Could you copy every line of the data that contains "lines"?

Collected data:
****************************************

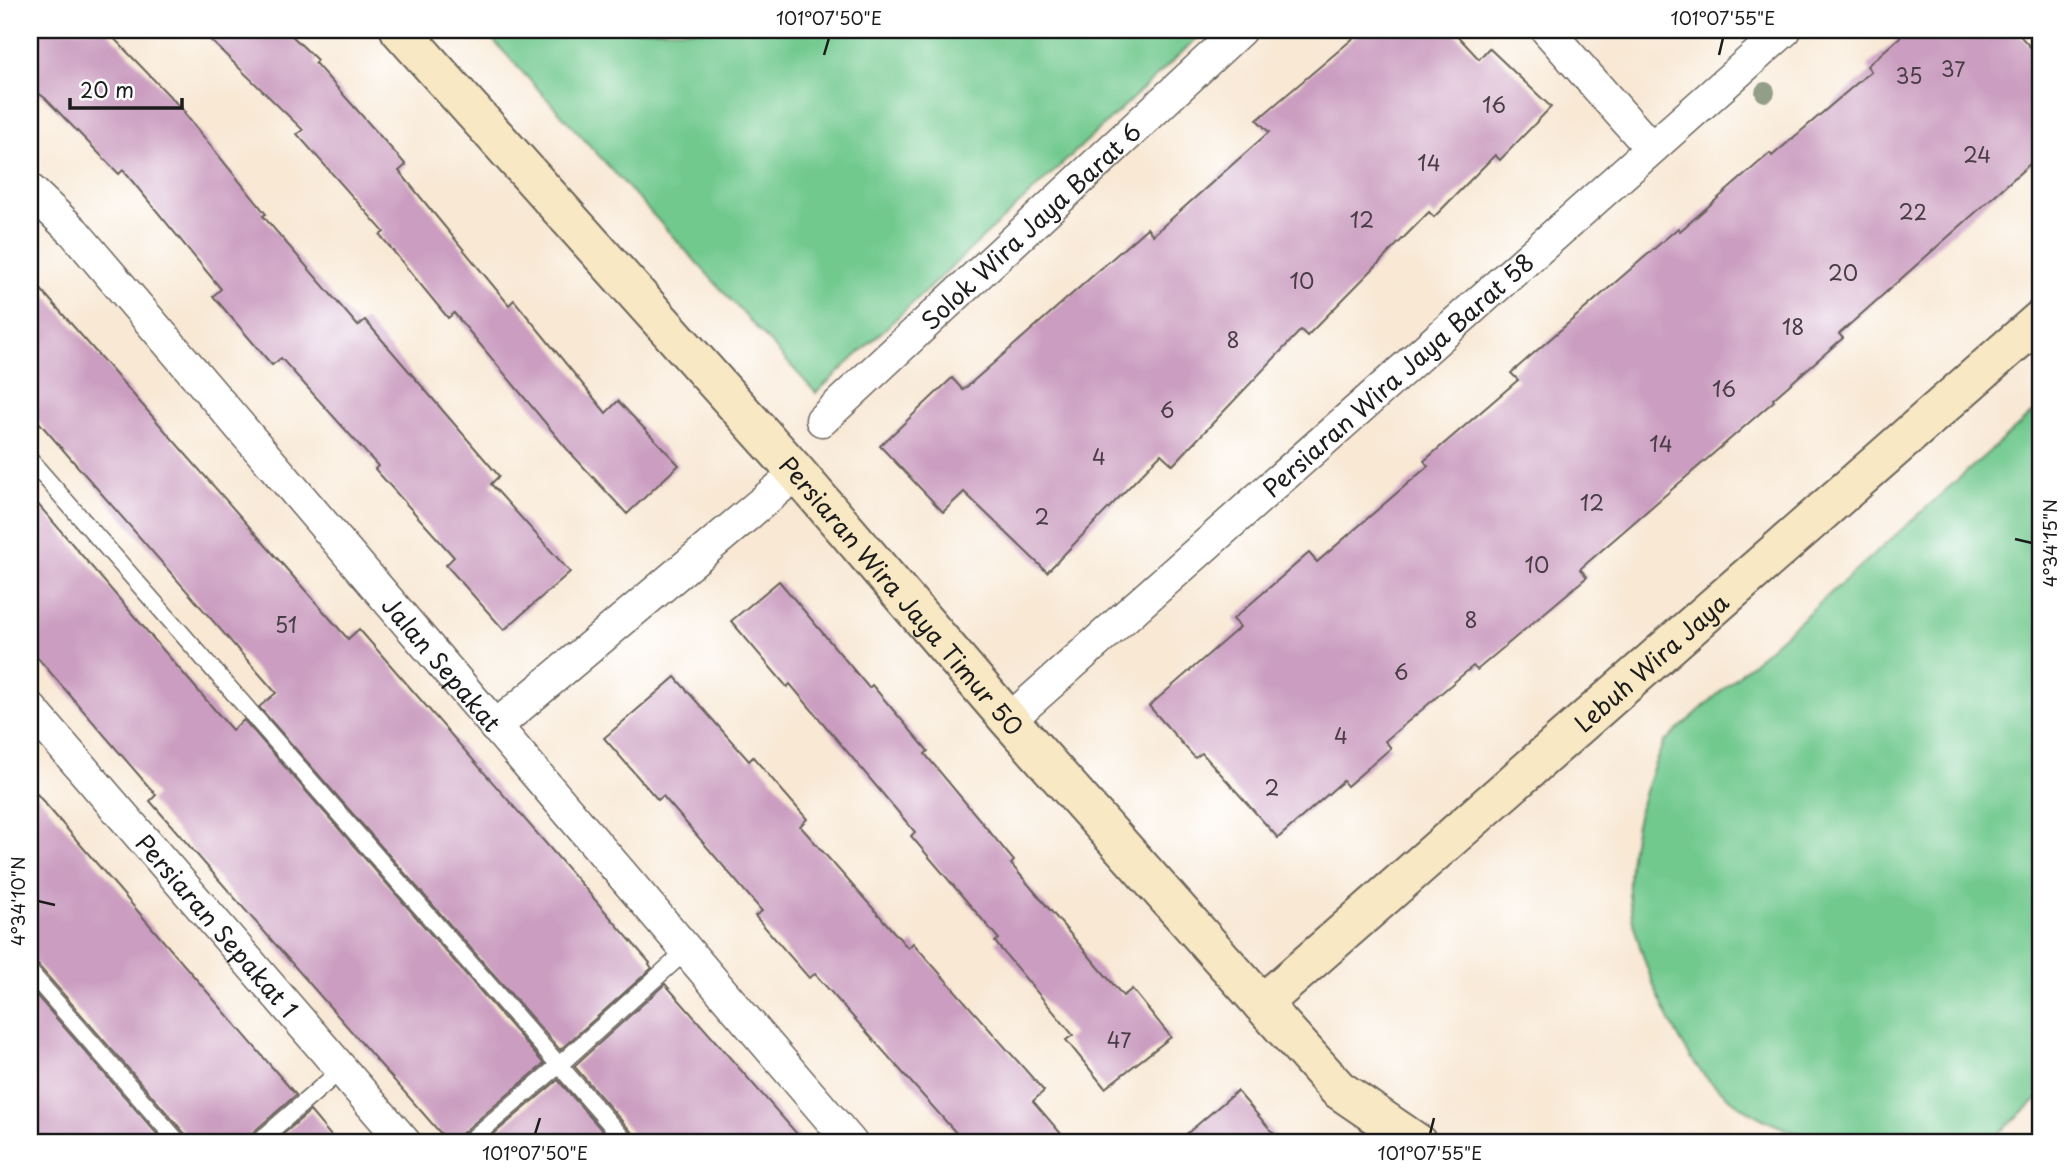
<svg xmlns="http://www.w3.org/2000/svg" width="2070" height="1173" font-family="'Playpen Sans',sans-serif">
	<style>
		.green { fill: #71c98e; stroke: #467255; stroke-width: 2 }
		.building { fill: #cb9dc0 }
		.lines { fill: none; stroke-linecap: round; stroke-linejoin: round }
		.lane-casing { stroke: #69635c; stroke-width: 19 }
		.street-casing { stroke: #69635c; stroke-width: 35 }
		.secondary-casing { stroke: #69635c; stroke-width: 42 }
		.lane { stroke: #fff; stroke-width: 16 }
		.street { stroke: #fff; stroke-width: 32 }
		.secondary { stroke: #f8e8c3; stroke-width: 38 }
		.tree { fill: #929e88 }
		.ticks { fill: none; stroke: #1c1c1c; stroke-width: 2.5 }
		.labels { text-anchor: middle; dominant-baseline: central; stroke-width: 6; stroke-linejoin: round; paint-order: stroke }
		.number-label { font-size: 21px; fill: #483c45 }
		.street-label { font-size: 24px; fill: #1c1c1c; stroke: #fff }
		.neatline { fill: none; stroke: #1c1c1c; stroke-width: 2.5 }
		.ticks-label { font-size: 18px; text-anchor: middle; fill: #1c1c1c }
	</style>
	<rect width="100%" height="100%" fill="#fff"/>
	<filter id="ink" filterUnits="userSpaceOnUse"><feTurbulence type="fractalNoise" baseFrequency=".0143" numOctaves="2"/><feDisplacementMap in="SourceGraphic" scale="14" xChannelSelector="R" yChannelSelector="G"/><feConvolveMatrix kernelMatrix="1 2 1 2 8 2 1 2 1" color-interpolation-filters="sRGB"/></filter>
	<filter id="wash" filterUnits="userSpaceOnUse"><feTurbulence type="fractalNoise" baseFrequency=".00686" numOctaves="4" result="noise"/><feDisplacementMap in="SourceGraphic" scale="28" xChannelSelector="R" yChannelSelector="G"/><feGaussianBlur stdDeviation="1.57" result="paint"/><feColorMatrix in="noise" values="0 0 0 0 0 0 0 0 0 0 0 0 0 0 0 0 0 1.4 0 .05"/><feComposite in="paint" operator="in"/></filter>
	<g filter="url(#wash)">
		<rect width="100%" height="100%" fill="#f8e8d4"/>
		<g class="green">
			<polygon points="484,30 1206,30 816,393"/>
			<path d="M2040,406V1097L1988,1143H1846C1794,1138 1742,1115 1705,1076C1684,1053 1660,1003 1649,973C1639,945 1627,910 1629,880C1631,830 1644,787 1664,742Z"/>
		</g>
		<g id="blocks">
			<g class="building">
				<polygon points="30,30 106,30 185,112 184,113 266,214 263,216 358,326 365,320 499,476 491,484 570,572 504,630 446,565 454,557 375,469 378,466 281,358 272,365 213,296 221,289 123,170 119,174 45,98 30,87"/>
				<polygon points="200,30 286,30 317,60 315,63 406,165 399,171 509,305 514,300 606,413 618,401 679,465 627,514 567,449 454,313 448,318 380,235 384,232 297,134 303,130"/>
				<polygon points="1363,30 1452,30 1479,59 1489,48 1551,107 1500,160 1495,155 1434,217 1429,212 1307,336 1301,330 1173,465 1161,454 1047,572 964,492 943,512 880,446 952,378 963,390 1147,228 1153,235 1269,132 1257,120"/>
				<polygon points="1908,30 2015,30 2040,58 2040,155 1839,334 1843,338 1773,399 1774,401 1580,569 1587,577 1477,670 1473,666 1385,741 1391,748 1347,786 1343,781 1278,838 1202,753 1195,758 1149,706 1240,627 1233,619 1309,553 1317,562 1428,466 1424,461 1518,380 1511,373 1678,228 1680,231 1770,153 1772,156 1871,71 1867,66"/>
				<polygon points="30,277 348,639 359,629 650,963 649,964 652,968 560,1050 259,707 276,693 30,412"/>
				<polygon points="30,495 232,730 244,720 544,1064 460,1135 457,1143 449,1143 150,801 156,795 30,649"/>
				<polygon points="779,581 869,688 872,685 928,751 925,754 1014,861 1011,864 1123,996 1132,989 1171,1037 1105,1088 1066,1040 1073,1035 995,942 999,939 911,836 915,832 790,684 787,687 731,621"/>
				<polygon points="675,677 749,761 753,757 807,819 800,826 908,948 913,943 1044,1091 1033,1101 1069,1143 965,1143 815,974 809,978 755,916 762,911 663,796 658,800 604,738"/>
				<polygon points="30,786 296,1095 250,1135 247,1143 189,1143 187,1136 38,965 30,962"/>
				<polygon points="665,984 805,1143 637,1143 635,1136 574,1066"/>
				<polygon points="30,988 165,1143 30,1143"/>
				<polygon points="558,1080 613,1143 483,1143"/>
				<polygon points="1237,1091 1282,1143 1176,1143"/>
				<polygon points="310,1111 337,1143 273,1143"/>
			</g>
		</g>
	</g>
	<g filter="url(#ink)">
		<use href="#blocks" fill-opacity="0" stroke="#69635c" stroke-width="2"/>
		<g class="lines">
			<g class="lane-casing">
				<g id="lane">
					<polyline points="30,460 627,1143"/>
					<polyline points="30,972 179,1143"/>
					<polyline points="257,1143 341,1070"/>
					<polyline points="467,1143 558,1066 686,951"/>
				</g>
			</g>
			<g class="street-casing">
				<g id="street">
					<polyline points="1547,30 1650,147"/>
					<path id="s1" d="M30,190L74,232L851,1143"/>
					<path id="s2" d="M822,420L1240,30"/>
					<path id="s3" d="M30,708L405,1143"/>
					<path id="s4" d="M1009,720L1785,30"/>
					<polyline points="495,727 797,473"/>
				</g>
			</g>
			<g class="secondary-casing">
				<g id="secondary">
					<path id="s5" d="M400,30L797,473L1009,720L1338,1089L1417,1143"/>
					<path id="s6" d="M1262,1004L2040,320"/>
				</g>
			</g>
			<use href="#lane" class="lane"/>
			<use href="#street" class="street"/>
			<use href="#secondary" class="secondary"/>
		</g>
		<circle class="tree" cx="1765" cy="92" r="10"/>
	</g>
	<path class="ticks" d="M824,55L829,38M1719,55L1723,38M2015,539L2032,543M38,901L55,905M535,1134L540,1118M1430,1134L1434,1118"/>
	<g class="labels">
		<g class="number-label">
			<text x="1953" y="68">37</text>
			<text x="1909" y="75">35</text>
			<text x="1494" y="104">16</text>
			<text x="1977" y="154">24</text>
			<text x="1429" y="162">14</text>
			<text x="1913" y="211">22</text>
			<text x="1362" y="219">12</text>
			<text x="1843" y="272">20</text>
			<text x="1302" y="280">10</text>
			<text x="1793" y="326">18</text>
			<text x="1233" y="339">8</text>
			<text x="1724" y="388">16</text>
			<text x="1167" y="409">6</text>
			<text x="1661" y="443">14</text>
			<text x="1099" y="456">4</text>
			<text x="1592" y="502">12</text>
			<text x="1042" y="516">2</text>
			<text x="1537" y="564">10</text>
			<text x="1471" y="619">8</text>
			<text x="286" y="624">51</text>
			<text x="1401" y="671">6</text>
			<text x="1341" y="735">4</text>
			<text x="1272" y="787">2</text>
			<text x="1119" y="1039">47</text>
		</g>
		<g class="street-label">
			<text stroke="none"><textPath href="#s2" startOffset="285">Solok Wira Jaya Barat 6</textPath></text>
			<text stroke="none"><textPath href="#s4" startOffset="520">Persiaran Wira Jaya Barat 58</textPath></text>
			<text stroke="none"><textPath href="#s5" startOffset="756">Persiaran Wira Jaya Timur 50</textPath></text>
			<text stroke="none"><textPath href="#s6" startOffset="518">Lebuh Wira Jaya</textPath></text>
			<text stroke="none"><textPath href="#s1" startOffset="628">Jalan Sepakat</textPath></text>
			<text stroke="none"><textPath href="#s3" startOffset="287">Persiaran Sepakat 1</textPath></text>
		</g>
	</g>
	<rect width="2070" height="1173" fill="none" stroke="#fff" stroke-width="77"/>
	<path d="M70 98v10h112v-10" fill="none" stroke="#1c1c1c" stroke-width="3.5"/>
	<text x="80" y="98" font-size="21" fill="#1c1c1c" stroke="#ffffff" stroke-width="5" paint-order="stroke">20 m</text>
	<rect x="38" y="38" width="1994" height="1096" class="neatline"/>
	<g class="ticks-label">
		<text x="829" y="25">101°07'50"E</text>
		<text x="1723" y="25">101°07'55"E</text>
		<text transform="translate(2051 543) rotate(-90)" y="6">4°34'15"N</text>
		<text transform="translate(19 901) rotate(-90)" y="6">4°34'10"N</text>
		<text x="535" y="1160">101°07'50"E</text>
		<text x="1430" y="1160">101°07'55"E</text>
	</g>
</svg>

****************************************

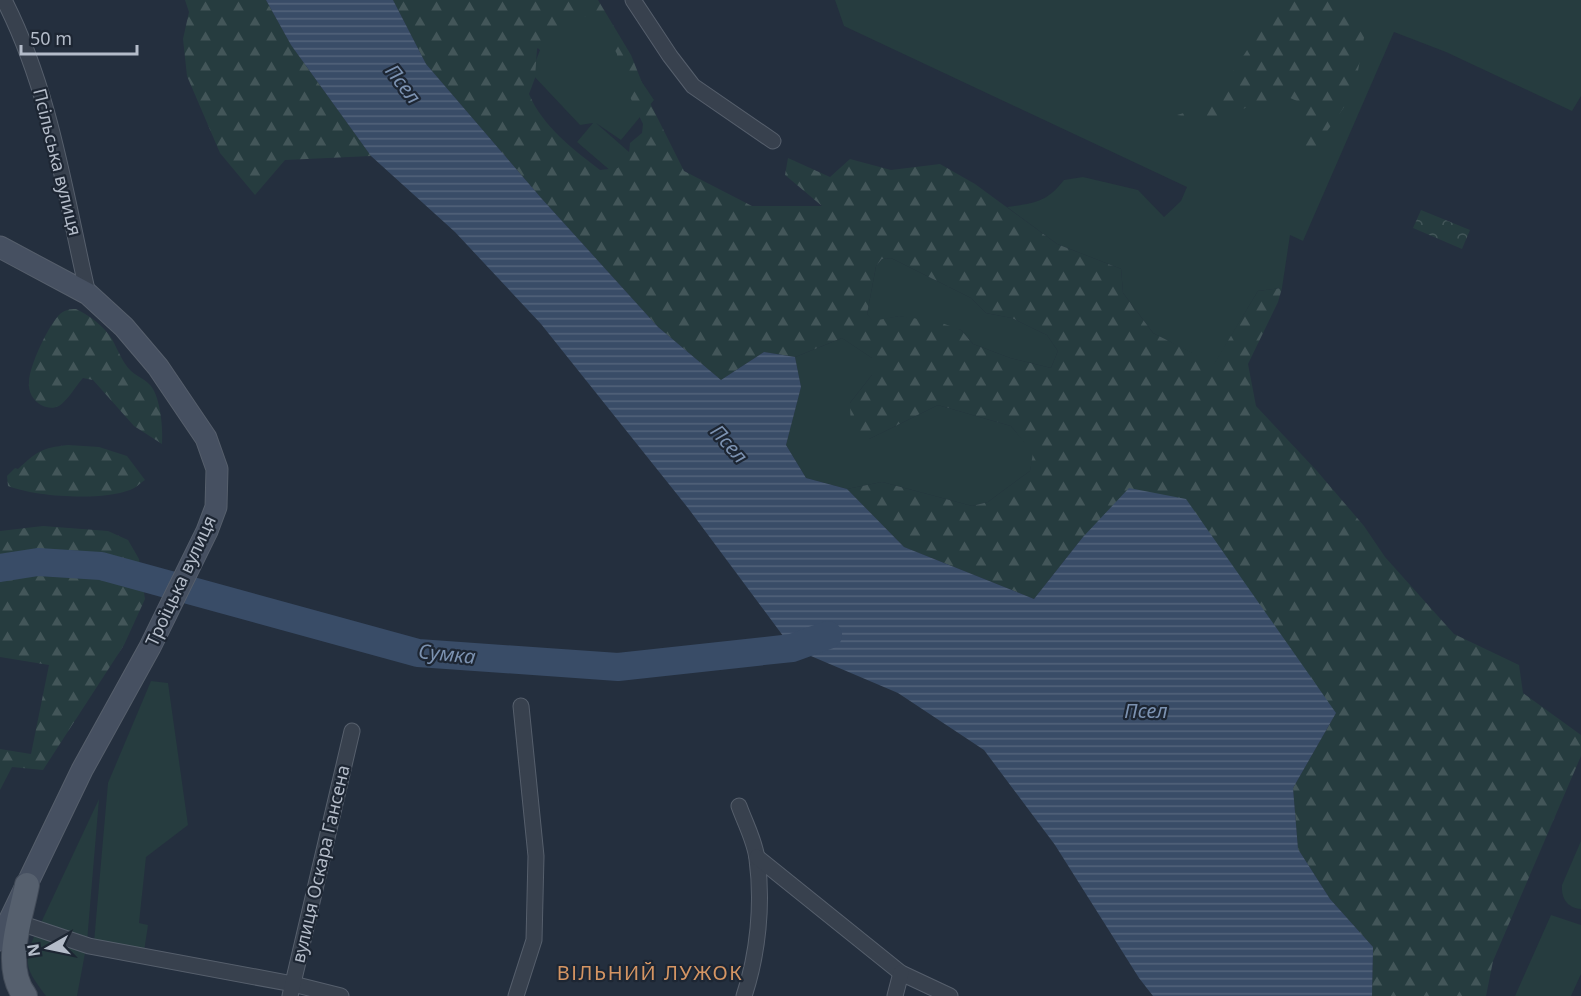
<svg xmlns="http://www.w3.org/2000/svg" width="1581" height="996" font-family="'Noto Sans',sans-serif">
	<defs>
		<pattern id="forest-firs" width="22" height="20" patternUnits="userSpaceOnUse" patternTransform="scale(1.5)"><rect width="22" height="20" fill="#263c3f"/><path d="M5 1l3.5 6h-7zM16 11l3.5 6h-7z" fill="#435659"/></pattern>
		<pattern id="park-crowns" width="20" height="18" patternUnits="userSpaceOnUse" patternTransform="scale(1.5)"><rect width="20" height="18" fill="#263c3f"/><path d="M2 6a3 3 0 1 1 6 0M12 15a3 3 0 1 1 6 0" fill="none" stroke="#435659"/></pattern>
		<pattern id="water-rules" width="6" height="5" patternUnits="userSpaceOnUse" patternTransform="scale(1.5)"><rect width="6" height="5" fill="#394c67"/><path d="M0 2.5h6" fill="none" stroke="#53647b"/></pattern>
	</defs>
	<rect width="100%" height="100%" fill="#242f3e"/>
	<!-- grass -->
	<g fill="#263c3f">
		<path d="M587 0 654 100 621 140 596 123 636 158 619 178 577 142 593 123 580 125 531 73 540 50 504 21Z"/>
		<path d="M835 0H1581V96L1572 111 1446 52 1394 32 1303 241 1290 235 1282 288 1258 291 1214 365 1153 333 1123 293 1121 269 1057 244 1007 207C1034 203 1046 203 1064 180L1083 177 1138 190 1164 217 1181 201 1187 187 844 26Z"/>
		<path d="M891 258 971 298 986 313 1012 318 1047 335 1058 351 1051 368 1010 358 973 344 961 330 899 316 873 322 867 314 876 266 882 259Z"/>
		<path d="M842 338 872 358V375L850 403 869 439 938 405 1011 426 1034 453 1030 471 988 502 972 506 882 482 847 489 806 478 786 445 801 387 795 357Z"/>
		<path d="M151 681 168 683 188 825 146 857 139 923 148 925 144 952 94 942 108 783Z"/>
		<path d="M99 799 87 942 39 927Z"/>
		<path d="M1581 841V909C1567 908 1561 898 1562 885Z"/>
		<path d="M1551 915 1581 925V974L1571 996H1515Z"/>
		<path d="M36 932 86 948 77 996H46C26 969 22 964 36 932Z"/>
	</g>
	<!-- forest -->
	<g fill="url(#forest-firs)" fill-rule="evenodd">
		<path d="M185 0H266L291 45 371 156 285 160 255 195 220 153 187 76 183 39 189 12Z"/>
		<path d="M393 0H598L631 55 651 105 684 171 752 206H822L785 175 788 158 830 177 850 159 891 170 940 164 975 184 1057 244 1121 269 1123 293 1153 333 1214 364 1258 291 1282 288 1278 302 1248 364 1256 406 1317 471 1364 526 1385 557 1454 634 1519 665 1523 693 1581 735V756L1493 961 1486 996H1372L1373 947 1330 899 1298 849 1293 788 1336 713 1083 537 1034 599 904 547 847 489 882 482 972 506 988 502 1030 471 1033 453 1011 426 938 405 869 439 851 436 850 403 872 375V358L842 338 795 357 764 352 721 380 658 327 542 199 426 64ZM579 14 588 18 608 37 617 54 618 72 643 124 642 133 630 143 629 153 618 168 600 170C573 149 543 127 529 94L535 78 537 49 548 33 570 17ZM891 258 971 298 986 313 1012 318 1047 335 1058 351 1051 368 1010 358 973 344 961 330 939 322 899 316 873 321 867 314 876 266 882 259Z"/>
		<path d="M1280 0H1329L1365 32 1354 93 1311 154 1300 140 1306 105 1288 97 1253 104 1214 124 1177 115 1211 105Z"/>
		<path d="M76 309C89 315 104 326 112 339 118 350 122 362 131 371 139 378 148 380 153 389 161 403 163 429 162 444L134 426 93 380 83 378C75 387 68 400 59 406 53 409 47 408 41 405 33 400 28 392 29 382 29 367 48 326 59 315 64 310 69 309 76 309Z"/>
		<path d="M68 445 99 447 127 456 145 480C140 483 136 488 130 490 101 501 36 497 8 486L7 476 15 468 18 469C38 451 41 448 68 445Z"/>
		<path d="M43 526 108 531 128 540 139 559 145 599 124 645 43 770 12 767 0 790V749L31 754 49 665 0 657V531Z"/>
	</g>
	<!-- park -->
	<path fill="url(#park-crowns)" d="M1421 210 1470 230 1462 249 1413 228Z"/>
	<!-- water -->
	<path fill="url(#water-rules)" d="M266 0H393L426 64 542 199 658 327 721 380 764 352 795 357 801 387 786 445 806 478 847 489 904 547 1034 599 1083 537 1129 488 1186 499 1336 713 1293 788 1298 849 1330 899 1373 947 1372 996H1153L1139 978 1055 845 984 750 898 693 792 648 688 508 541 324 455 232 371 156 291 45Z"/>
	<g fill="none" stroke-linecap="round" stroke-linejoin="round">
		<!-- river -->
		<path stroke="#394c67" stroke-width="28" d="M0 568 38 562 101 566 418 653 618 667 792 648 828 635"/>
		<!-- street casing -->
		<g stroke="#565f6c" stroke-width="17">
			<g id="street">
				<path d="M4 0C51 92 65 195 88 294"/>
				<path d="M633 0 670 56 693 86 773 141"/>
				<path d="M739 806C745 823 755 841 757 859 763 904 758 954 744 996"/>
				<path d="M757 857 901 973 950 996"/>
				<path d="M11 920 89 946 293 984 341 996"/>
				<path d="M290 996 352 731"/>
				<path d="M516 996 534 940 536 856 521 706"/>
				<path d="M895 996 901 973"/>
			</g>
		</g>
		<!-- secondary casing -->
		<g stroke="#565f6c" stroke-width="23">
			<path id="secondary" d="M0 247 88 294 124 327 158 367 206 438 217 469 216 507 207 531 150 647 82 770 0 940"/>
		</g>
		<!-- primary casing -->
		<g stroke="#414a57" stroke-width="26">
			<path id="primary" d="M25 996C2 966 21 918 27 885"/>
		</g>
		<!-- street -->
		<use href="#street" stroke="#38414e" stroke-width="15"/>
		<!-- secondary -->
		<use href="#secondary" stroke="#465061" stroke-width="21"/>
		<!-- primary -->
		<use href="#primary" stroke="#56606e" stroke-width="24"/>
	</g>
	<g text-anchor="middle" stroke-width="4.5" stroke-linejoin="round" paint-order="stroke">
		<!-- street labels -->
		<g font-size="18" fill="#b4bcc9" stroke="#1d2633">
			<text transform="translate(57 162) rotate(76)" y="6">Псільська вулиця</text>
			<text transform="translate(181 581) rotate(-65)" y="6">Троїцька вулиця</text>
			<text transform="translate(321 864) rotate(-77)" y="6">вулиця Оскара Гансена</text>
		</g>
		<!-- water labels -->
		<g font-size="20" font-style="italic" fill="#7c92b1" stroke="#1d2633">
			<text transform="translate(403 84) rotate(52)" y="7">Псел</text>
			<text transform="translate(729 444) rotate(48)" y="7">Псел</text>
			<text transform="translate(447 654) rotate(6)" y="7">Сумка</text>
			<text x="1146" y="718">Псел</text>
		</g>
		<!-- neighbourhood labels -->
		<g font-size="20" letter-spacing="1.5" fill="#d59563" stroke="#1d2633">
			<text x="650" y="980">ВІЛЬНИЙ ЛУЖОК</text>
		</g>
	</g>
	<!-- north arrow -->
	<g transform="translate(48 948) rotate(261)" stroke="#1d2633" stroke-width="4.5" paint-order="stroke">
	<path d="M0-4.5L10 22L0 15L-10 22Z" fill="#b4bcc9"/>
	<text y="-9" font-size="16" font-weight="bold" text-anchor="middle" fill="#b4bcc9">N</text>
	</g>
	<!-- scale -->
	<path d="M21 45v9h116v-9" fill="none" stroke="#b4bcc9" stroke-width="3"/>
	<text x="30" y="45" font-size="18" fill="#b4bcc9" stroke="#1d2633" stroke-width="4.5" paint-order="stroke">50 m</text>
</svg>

****************************************

## Reply to the task
		.lines { fill: none; stroke-linecap: round; stroke-linejoin: round }
		<g class="lines">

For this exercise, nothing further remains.